Senate Republican Leader Mitch McConnell (Ky.) took a stronger line than Boehner, saying “the president’s latest call to raise taxes on U.S. energy is as predictable as it is counterproductive.”
The tempest over the tax treatment of oil companies played out as soaring gas prices once again threatened the political fortunes of President Obama and Republican leaders. A Washington Post/ABC News poll released Monday found that 43 percent of respondents reported “serious financial hardship” from gas prices. Of that group, just 39 percent approved of Obama’s job performance and 33 percent approved of his handling of the economy.
Due in part to turmoil in the Middle East, the cost of fuel has spiked by 81 cents since Jan. 1, with pump prices topping $4 per gallon in some regions.
With Republicans now controlling the House, voters might decide they deserve some of the blame. “Nothing brings out populism like high gas prices,” said Paul Bledsoe, a senior adviser at the Bipartisan Policy Center. “It strikes me as a straight populist pirouette by the Speaker.”
Republicans are preparing a raft of legislation tied to energy issues for consideration when Congress returns next month. Many of the proposals are aimed at boosting domestic production and rolling back what the GOP argues are job-destroying regulations by the Obama administration.
Whether oil subsidies come into play, however, could depend on the status of tax reform in broader deficit-reduction talks to be led by Vice President Joe Biden.
“The rubber will hit the road if we get serious budget negotiations,” Bledsoe said.
Boehner’s comments aside, Republicans are likely to try to shift attention to their push for expanding U.S. oil-and-gas production by speeding up permitting and making more offshore areas available for development.
While GOP calls for wider drilling are familiar, Republican strategist Ron Bonjean argues that GOP policy responses to rising prices are now even more resonant because they’re set against the backdrop of unrest in the Middle East.
“It is different because of the crisis in the Middle East. It gives it extra weight because there is a direct connection between the crisis in Libya and rising gas prices,” said Bonjean, a former aide to GOP leadership in both chambers.

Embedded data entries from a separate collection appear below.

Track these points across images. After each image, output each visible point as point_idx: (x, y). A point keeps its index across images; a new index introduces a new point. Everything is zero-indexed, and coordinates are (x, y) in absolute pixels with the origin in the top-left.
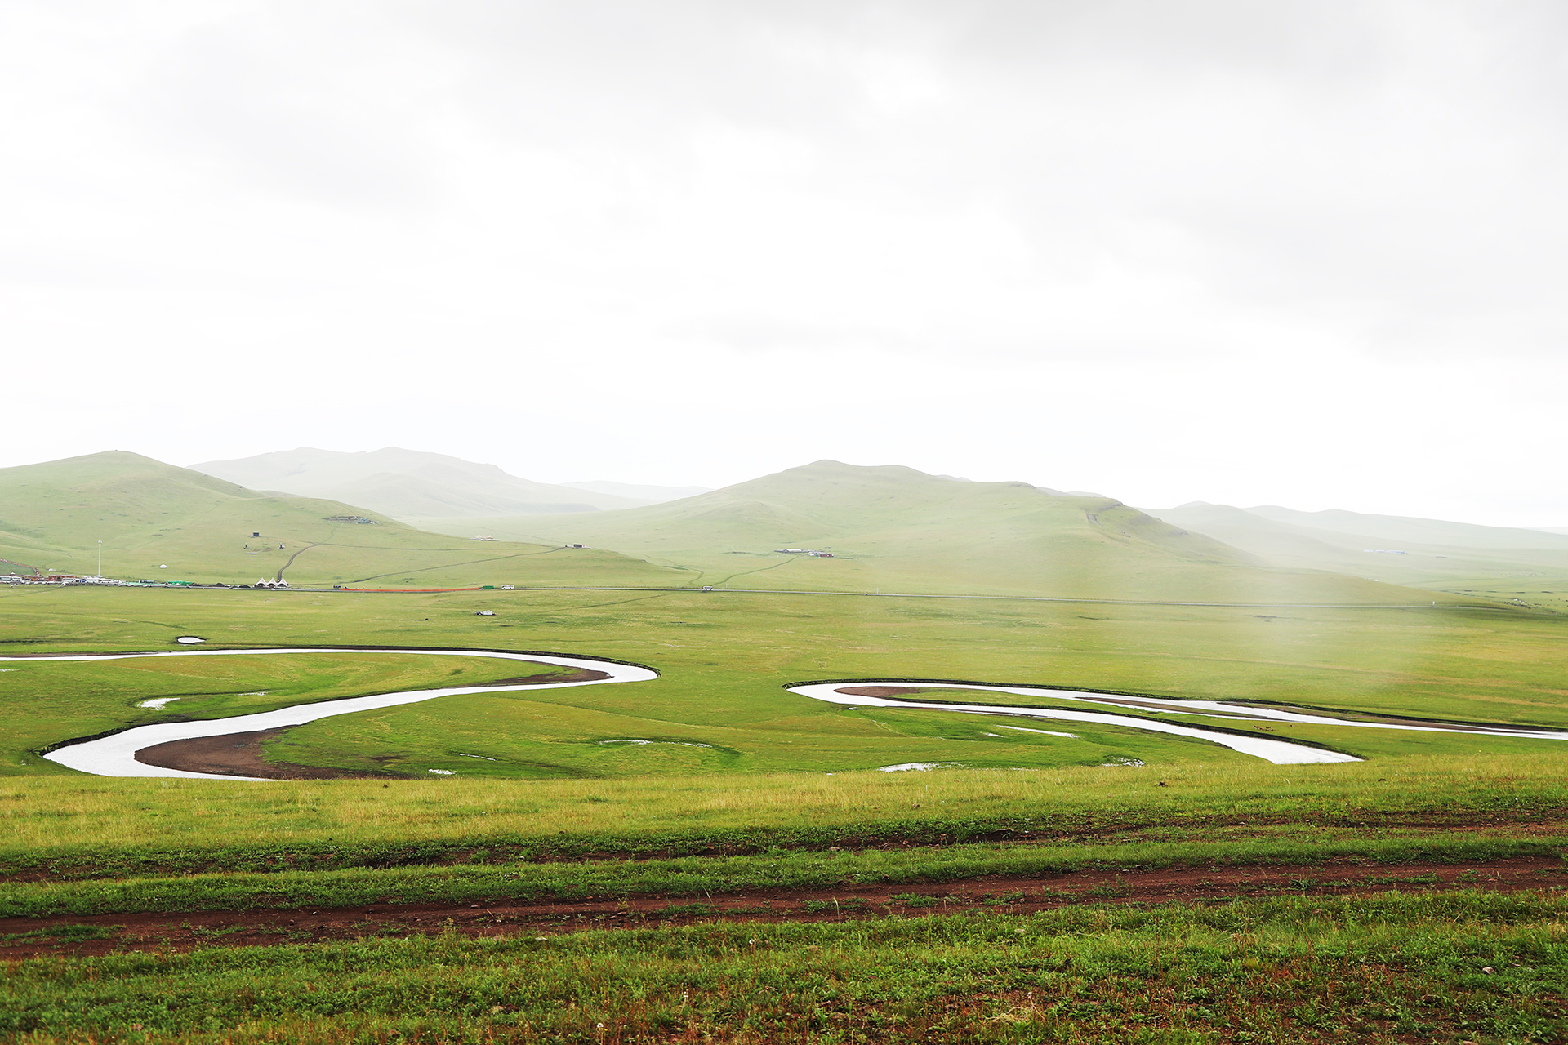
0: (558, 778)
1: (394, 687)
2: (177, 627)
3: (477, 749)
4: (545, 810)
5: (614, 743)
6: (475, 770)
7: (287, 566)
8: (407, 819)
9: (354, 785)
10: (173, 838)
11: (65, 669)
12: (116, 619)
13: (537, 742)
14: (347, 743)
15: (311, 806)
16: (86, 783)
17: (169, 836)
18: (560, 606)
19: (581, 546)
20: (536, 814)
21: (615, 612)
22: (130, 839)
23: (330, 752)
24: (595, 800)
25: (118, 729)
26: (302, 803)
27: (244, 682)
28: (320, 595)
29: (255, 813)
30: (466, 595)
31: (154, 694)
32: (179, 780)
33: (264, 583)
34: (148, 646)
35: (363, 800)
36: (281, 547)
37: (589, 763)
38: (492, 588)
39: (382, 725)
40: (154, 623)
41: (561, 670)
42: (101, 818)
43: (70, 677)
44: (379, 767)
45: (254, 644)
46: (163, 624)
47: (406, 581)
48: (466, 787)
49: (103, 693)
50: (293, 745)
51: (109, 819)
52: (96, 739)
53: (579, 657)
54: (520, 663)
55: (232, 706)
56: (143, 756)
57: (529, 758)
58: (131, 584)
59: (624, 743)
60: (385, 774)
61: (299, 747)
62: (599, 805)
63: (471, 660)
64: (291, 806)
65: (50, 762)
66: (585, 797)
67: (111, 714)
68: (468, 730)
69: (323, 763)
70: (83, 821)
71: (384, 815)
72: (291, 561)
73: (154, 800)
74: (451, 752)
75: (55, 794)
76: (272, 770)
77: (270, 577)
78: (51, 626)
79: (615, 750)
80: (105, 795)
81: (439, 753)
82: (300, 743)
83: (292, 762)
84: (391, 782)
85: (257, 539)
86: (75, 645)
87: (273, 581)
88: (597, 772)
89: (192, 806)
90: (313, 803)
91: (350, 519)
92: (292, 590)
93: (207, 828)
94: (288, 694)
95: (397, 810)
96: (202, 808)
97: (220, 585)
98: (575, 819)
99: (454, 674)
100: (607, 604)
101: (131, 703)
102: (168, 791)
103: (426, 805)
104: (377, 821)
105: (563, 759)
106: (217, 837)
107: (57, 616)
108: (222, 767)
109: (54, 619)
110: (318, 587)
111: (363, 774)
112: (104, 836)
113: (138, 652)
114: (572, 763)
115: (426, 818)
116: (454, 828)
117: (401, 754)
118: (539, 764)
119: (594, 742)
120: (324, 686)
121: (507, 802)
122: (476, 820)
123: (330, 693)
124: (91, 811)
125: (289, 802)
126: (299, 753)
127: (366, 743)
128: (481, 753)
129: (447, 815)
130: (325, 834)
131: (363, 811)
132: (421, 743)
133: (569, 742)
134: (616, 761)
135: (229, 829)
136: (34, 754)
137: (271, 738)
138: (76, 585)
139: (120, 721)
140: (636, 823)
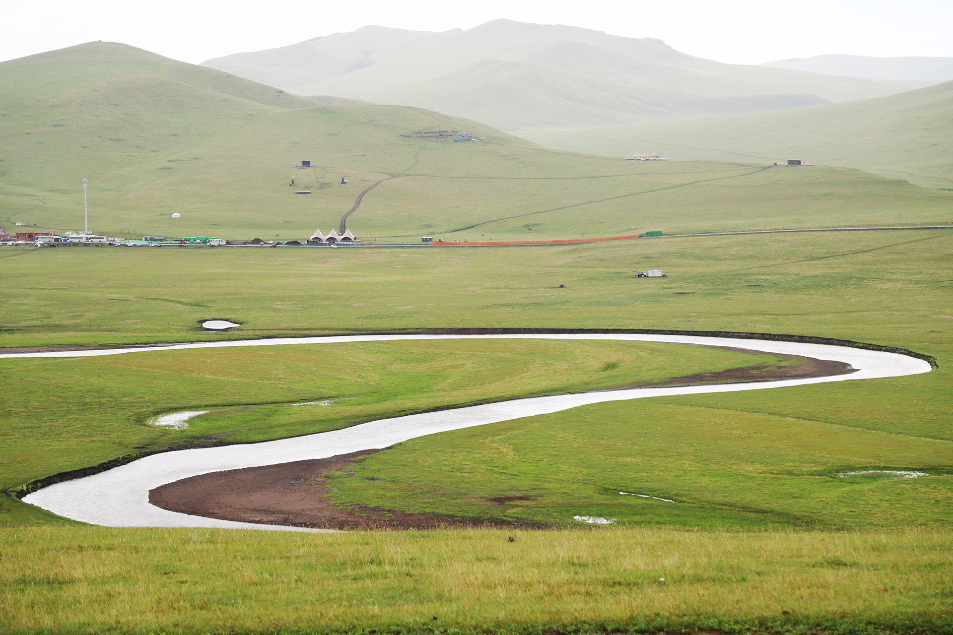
0: (775, 530)
1: (516, 391)
2: (200, 306)
3: (646, 485)
4: (757, 578)
5: (863, 476)
6: (643, 518)
7: (354, 209)
8: (546, 589)
9: (465, 538)
10: (210, 615)
11: (47, 370)
12: (114, 296)
13: (739, 475)
14: (451, 477)
15: (404, 569)
16: (85, 537)
17: (204, 612)
18: (767, 259)
19: (799, 162)
20: (743, 583)
21: (859, 267)
22: (150, 617)
23: (426, 490)
24: (837, 564)
25: (124, 458)
26: (392, 564)
27: (299, 386)
28: (404, 253)
29: (323, 579)
30: (620, 246)
31: (173, 405)
32: (214, 532)
33: (321, 236)
34: (161, 334)
35: (479, 560)
36: (343, 182)
37: (824, 508)
38: (659, 234)
39: (502, 449)
40: (167, 300)
41: (772, 361)
42: (108, 587)
43: (53, 382)
44: (501, 514)
45: (311, 329)
46: (179, 302)
47: (529, 228)
48: (632, 541)
49: (101, 404)
50: (373, 479)
51: (120, 587)
52: (94, 474)
53: (801, 339)
54: (708, 350)
55: (283, 422)
56: (159, 497)
57: (727, 500)
58: (131, 243)
59: (881, 476)
60: (509, 523)
61: (381, 483)
62: (843, 572)
63: (632, 347)
64: (374, 568)
65: (31, 507)
66: (819, 559)
67: (114, 435)
68: (630, 455)
69: (416, 506)
70: (83, 590)
71: (511, 583)
72: (358, 203)
73: (180, 560)
74: (606, 490)
75: (42, 551)
76: (343, 517)
77: (330, 228)
78: (24, 308)
79: (866, 487)
80: (112, 553)
81: (589, 491)
82: (383, 476)
83: (372, 506)
84: (518, 533)
85: (307, 170)
86: (58, 335)
87: (334, 234)
88: (837, 521)
89: (234, 569)
90: (407, 564)
91: (442, 135)
92: (362, 246)
93: (257, 600)
94: (363, 404)
95: (532, 575)
96: (249, 572)
97: (257, 241)
98: (806, 592)
99: (606, 369)
100: (844, 255)
101: (140, 420)
102: (199, 547)
103: (573, 569)
104: (501, 592)
105: (781, 501)
106: (272, 614)
107: (31, 292)
108: (272, 513)
109: (27, 296)
110: (400, 241)
111: (477, 522)
112: (114, 612)
113: (146, 344)
114: (797, 507)
115: (574, 588)
116: (618, 603)
117: (532, 493)
118: (744, 509)
119: (832, 473)
120: (414, 391)
121: (696, 565)
122: (649, 591)
123: (423, 401)
124: (93, 576)
125: (371, 562)
126: (381, 492)
127: (479, 477)
128: (652, 492)
129: (605, 583)
130: (425, 611)
131: (480, 576)
132: (561, 476)
133: (790, 473)
134: (868, 504)
135: (288, 603)
136: (9, 496)
137: (340, 470)
138: (53, 246)
139: (126, 446)
140: (908, 601)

The bickering over energy policy has become an annual summertime ritual in Washington, and the partisan rancor often rises and falls with the price at the pump.
Julian Zelizer, a professor of history at Princeton University, cautioned that there’s a long time until the 2012 elections, noting that when prices fall, “the issue vanishes from the political radar as quickly as it emerges.”
But fuel costs could be a political threat to Obama if they remain elevated, he said.
“There is some peril,” he said.
Republicans, Zelizer said, have a built-in advantage in the current messaging war.
“People blame the president, and Congress is more of an amorphous body, and it is divided,” he said. “Republicans generally are a little safer.”